Exhibited at ‘threads: A Critical Craft Collective experiment, Draft #2’ at the Earl Lu Gallery, Institute of Contemporary Arts Singapore (13–25 March 2023)

As our understanding of machine learning concepts is often limited, Deconstructed Colours is a generative light object that explores the relationship between machine learning concepts of high and low dimensional spaces. By creating a tangible representation of a latent space, designed to draw visual similarities to diffusion models and algorithmic graphical plots. Through the installation, viewers are encouraged to contemplate the hidden patterns and potential of random colour data.

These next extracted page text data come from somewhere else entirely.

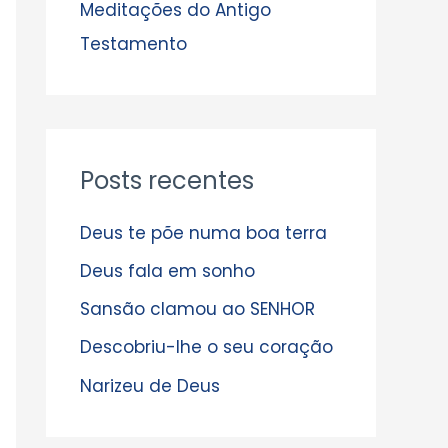
s
Meditações do Antigo
Testamento
Posts recentes
Deus te põe numa boa terra
Deus fala em sonho
Sansão clamou ao SENHOR
Descobriu-lhe o seu coração
Narizeu de Deus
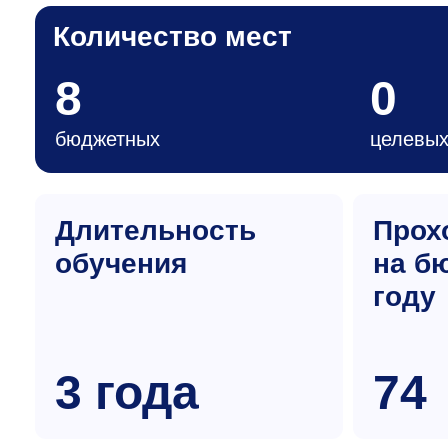
Количество мест
8
0
бюджетных
целевы
Длительность
Прох
обучения
на б
году
3 года
74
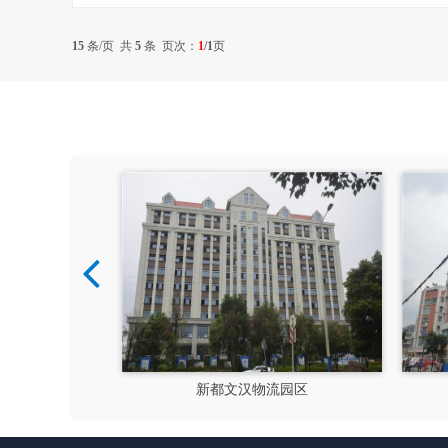
15
条/页 共
5
条 页次：
1
/1
页
硅谷
新都文汉物流园区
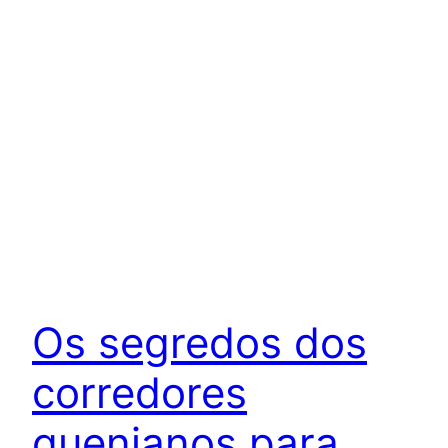
Os segredos dos
corredores
quenianos para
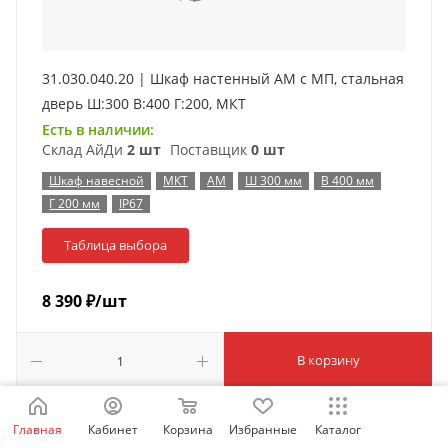
31.030.040.20 | Шкаф настенный АМ с МП, стальная
дверь Ш:300 В:400 Г:200, МКТ
Есть в наличии:
Склад АйДи
2 шт
Поставщик
0 шт
Шкаф навесной
МКТ
АМ
Ш 300 мм
В 400 мм
Г 200 мм
IP67
Таблица выбора
8 390
₽
/шт
В корзину
Главная
Кабинет
Корзина
Избранные
Каталог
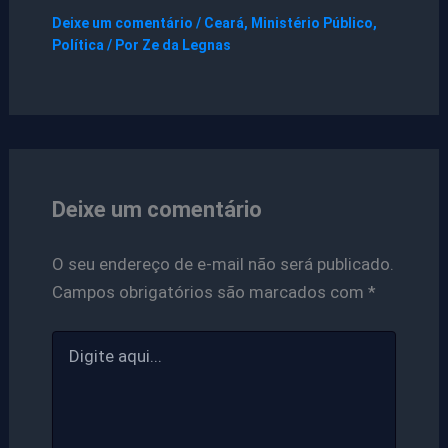
Deixe um comentário
/
Ceará
,
Ministério Público
,
Política
/ Por
Ze da Legnas
Deixe um comentário
O seu endereço de e-mail não será publicado.
Campos obrigatórios são marcados com
*
Digite
aqui...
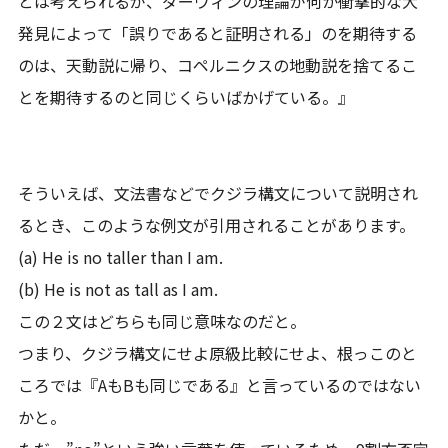
とは考えられるが、ダーウィンの理論が何か衝撃的な大
発見によって「誤りであると証明される」のを期待する
のは、天動説に帰り、コペルニクスの地動説を捨てるこ
とを期待するのと同じくらいばかげている。』
そういえば、文法書などでクジラ構文について説明され
るとき、このような例文が引用されることがあります。
(a) He is no taller than I am.
(b) He is not as tall as I am.
この２文はどちらも同じ意味なのだと。
つまり、クジラ構文にせよ原級比較にせよ、根っこのと
ころでは『AもBも同じである』と言っているのではない
かと。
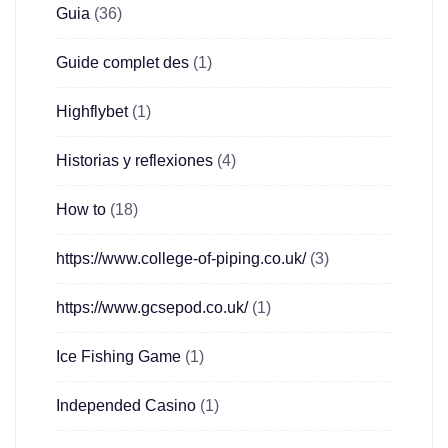
Guia
(36)
Guide complet des
(1)
Highflybet
(1)
Historias y reflexiones
(4)
How to
(18)
https://www.college-of-piping.co.uk/
(3)
https://www.gcsepod.co.uk/
(1)
Ice Fishing Game
(1)
Independed Casino
(1)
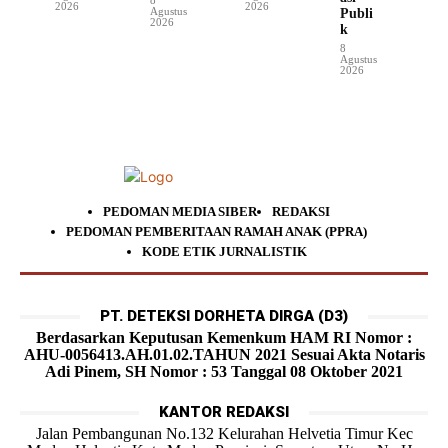
2026
2026
Agustus
Publi
2026
k
8
Agustus
2026
PEDOMAN MEDIA SIBER
REDAKSI
PEDOMAN PEMBERITAAN RAMAH ANAK (PPRA)
KODE ETIK JURNALISTIK
PT. DETEKSI DORHETA DIRGA (D3)
Berdasarkan Keputusan Kemenkum HAM RI Nomor :
AHU-0056413.AH.01.02.TAHUN 2021 Sesuai Akta Notaris
Adi Pinem, SH Nomor : 53 Tanggal 08 Oktober 2021
KANTOR REDAKSI
Jalan Pembangunan No.132 Kelurahan Helvetia Timur Kec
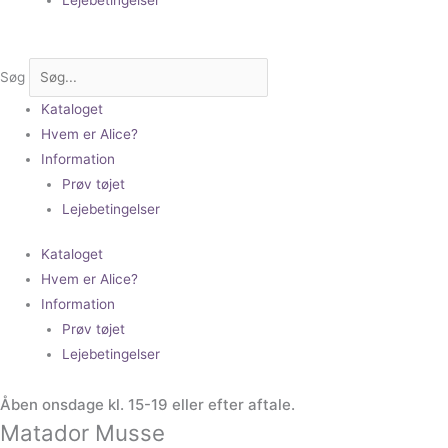
Søg
Kataloget
Hvem er Alice?
Information
Prøv tøjet
Lejebetingelser
Kataloget
Hvem er Alice?
Information
Prøv tøjet
Lejebetingelser
Åben onsdage kl. 15-19 eller efter aftale.
Matador Musse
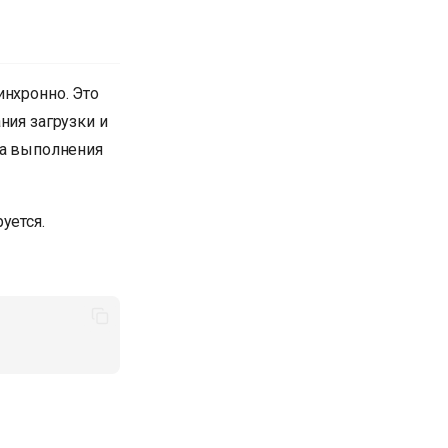
инхронно. Это
ния загрузки и
та выполнения
уется.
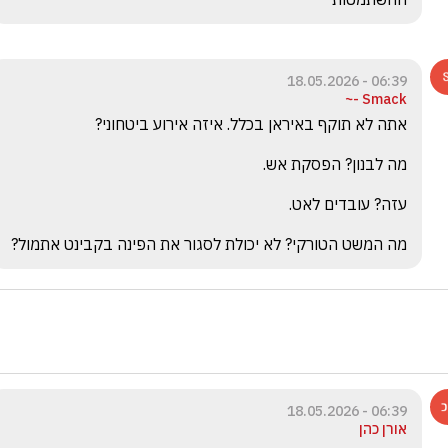
06:39 - 18.05.2026
Smack -~
מה המשט הטורקי? לא יכולת לסגור את הפינה בקבינט אתמול?
06:39 - 18.05.2026
אורן כהן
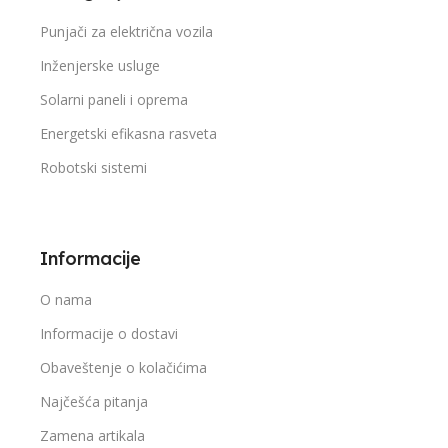
Antai
PROIZVOĐAČ
Punjači za električna vozila
Inženjerske usluge
Kina
ZEMLJA PROIZVOĐAČA
Solarni paneli i oprema
Energetski efikasna rasveta
Robotski sistemi
Informacije
O nama
Informacije o dostavi
Obaveštenje o kolačićima
Najčešća pitanja
Zamena artikala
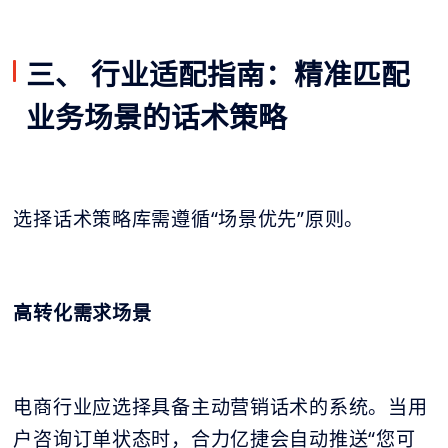
三、 行业适配指南：精准匹配
业务场景的话术策略
选择话术策略库需遵循“场景优先”原则。
高转化需求场景
电商行业应选择具备主动营销话术的系统。当用
户咨询订单状态时，合力亿捷会自动推送“您可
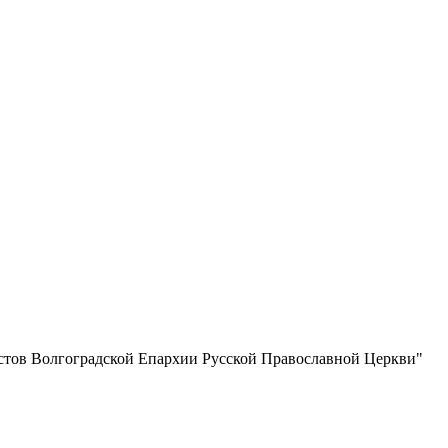
истов Волгоградской Eпархии Русской Православной Церкви"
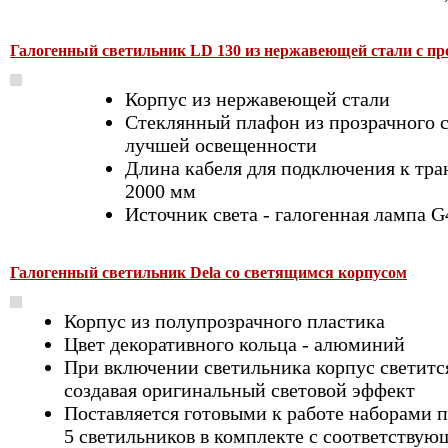
Галогенный светильник LD 130 из нержавеющей стали с п
Корпус из нержавеющей стали
Стеклянный плафон из прозрачного с
лучшей освещенности
Длина кабеля для подключения к тра
2000 мм
Источник света - галогенная лампа G
Галогенный светильник Dela со светящимся корпусом
Корпус из полупрозрачного пластика
Цвет декоративного кольца - алюминий
При включении светильника корпус светитс
создавая оригинальный световой эффект
Поставляется готовыми к работе наборами п
5 светильников в комплекте с соответству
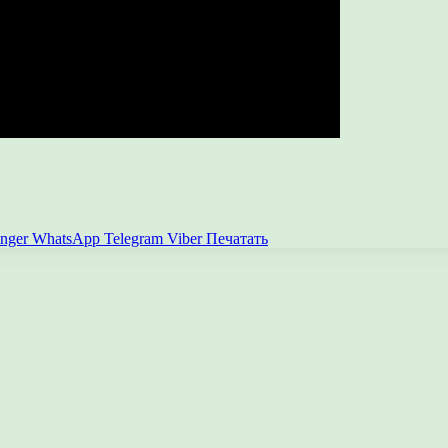
nger
WhatsApp
Telegram
Viber
Печатать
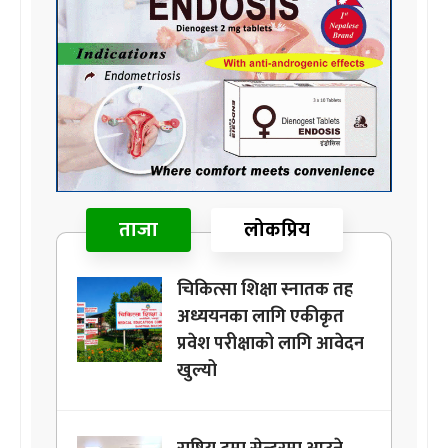
ताजा
लोकप्रिय
चिकित्सा शिक्षा स्नातक तह
अध्ययनका लागि एकीकृत
प्रवेश परीक्षाको लागि आवेदन
खुल्यो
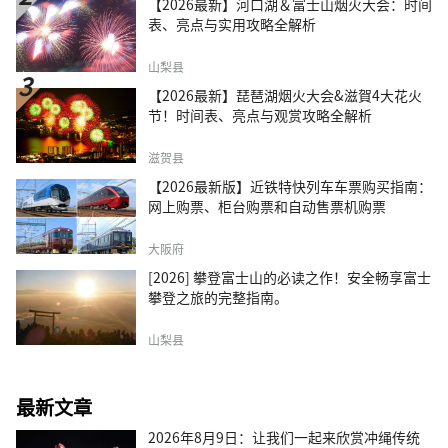
【2026最新】河口湖＆富士山烟火大会：时间
表、亮点与实用攻略全解析
山梨县
【2026最新】琵琶湖烟火大会&滋賀4大花火
节！时间表、亮点与观赏攻略全解析
滋贺县
【2026最新版】近铁特快列车车票购买指南：
网上购票、柜台购票和自动售票机购票
大阪府
[2026] 攀登富士山的必读之作！安全畅享富士
攀登之旅的完整指南。
山梨县
最新文章
2026年8月9日：让我们一起来欣赏冲绳传统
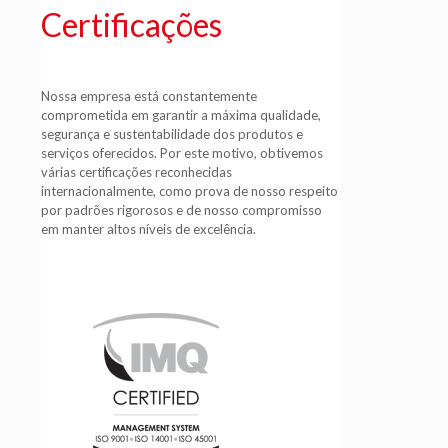
Certificações
Nossa empresa está constantemente
comprometida em garantir a máxima qualidade,
segurança e sustentabilidade dos produtos e
serviços oferecidos. Por este motivo, obtivemos
várias certificações reconhecidas
internacionalmente, como prova de nosso respeito
por padrões rigorosos e de nosso compromisso
em manter altos níveis de excelência.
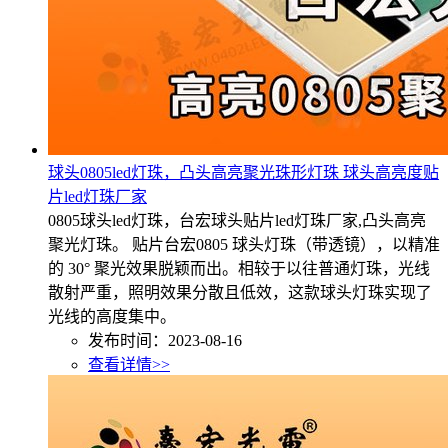
球头0805led灯珠，凸头高亮聚光珠形灯珠 球头高亮度贴
片led灯珠厂家
0805球头led灯珠，台宏球头贴片led灯珠厂家,凸头高亮
聚光灯珠。 贴片台宏0805 球头灯珠（带透镜），以精准
的 30° 聚光效果脱颖而出。相较于以往普通灯珠，光线
散射严重，照明效果分散且低效，这款球头灯珠实现了
光线的高度集中。
发布时间：2023-08-16
查看详情>>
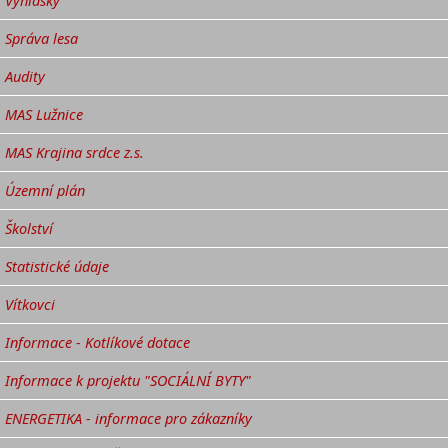
Vyhlášky
Správa lesa
Audity
MAS Lužnice
MAS Krajina srdce z.s.
Územní plán
Školství
Statistické údaje
Vítkovci
Informace - Kotlíkové dotace
Informace k projektu "SOCIÁLNÍ BYTY"
ENERGETIKA - informace pro zákazníky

In machine learning, a high-dimensional space refers to a space that has many variables or features, while a low-dimensional space has fewer variables or features. In Deconstructed Colours, the screen’s colours, which are in a high-dimensional space, are translated into a physical representation of a low-dimensional space through the lights.

The work uses a convoluted method of processing data using various software functions interplaying with various hardware components. An Arduino and LCD screen cycle through random colours to provide the input for the installation. Another Arduino uses its light colour sensor to pick up these colours and translate them into separate red, green, and blue values that control the LEDs with varying intensities and a fading animation. The LEDs are arranged in an organic pattern of varying lengths on an aluminium frame that is suspended from the ceiling, with the LEDs facing the ground to create a sense of space and depth.